=== EXERCISE TEXT ===

Integrity was a huge part of the 2022 campaign and is still a live issue this year.

Labor gets kudos for delivering the National Anti-Corruption Commission and reforming the heavily politicised Administrative Appeals Tribunal, now the Administrative Review Tribunal. But the NACC’s engagement over robodebt, in particular the finding of officer misconduct by the commissioner Paul Brereton in his initial decision not to investigate referred individuals, has raised sharp criticism. There are growing calls to open up NACC’s hearings to the public and therefore allow greater transparency.

“There’s still no sign that it’s ever done anything except one massive mistake. One massive mistake regarding robodebt,” director of the Centre for Public Integrity Geoffrey Watson tells The Saturday Paper.

“Other than that, it is a pointless waste of money.”

The barrister and former counsel assisting the New South Wales Independent Commission Against Corruption says the NACC was “very well” designed, “given plenty of power and money”, but has been let down by its leadership.

He describes a “really dismal performance and a deep disappointment for people who thought this could change things”.

=== MATERIAL SHOWN ===

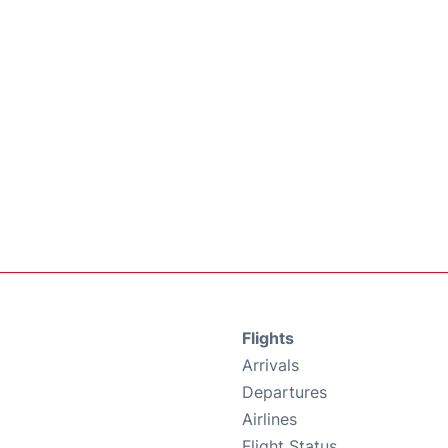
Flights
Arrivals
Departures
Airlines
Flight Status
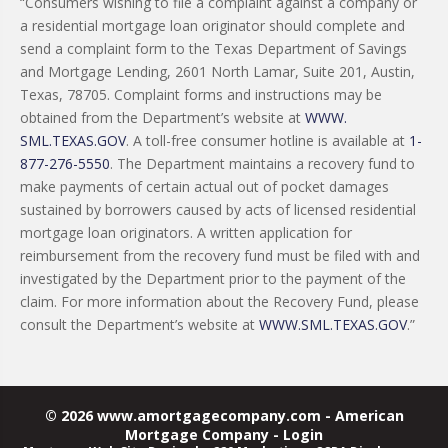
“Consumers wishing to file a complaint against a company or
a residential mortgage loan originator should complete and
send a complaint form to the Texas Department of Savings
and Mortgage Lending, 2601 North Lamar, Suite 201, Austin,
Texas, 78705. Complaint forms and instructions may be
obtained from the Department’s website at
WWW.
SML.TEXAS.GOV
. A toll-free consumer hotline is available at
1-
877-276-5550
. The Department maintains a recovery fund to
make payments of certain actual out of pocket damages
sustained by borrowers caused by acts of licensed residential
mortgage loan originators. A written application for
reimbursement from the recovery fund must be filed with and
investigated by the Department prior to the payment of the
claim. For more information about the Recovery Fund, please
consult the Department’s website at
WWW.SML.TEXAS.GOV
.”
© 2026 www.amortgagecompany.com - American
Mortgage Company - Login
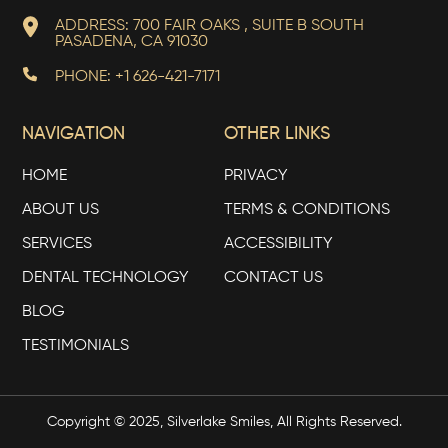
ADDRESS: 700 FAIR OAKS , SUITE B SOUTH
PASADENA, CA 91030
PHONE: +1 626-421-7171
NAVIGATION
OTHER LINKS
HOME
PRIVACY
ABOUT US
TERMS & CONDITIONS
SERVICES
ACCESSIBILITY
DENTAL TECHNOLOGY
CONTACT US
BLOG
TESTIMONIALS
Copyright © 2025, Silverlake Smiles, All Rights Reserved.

===
=== MATERIAL SHOWN ===

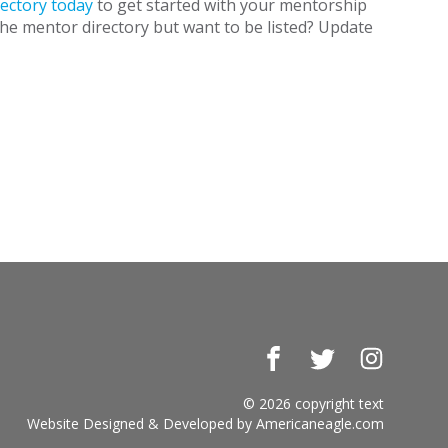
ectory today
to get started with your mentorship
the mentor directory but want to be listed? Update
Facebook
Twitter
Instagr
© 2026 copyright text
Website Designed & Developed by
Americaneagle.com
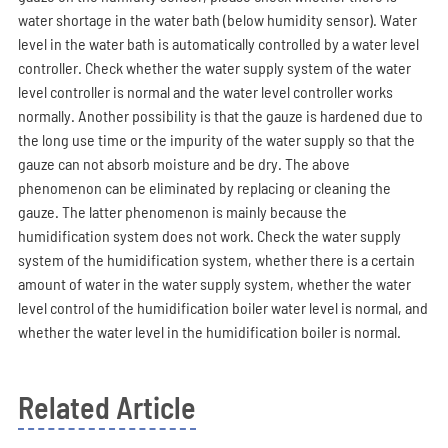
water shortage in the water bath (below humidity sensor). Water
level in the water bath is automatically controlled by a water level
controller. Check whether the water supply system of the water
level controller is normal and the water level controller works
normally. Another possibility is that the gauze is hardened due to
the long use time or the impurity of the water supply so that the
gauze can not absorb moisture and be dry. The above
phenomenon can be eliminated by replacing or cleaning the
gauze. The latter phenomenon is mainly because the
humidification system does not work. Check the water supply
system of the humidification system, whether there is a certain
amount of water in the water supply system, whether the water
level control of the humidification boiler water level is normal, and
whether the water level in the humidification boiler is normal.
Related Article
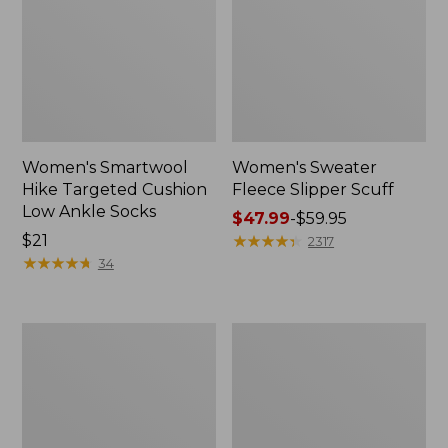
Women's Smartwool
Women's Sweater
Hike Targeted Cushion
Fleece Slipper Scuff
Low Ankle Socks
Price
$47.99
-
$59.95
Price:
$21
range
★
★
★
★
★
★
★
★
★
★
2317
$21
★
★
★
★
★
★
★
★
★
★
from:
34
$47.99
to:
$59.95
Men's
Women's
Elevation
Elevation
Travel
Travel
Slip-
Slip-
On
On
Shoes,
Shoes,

===

* EXERCISE SET
1/ In the article on integrity, what did the Administrative Appeals Tribunal become after Labor reformed it?
2/ Pick up the article on integrity after its last sentence and write the next few paragraphs.

* OUTPUTS BY TASK
1/ The Administrative Review Tribunal.

2/
Watson says a new or returned government must act immediately to get rid of the “unwarranted” and “laughable” restriction that the public hearings can be conducted only in exceptional circumstances.

However, he says, there is no choice but to “bide time” until Brereton leaves the role. The NACC chair has a statutory five-year term.

The public interest disclosure regime in Australia must also be reviewed as a matter of urgency, says Watson. “What we should be doing is looking to make sure that whistleblowers are protected. I’m going to go a step further and say maybe we should look at making sure supplies are rewarded.”

A related focus is the electoral reform laws, which are still missing key elements after a deal was struck between the major parties on donations, campaign spending caps and real-time disclosures.

The 48th parliament is set to look at truth in political advertising and whether the numbers of politicians in the House and the Senate are sufficient to represent Australians. It may even look at the sometimes corrosive nature of lobbying.

“Integrity policy reform is an ongoing and urgent priority and, unfortunately, often very, very difficult to achieve because it can affect the interests of the major parties,” Centre for Public Integrity executive director Catherine Williams says.

“In what case do you see a government, of its own volition, cede power that it might have? And opposition major parties know that if they sit there long enough, eventually it’ll swing the other way and they’ll be in government, and they want to then be able to have control.”

Labor, as the incumbent, has taken the brunt of criticism for a lack of ambition in this campaign. Health Minister Mark Butler pushes back, however.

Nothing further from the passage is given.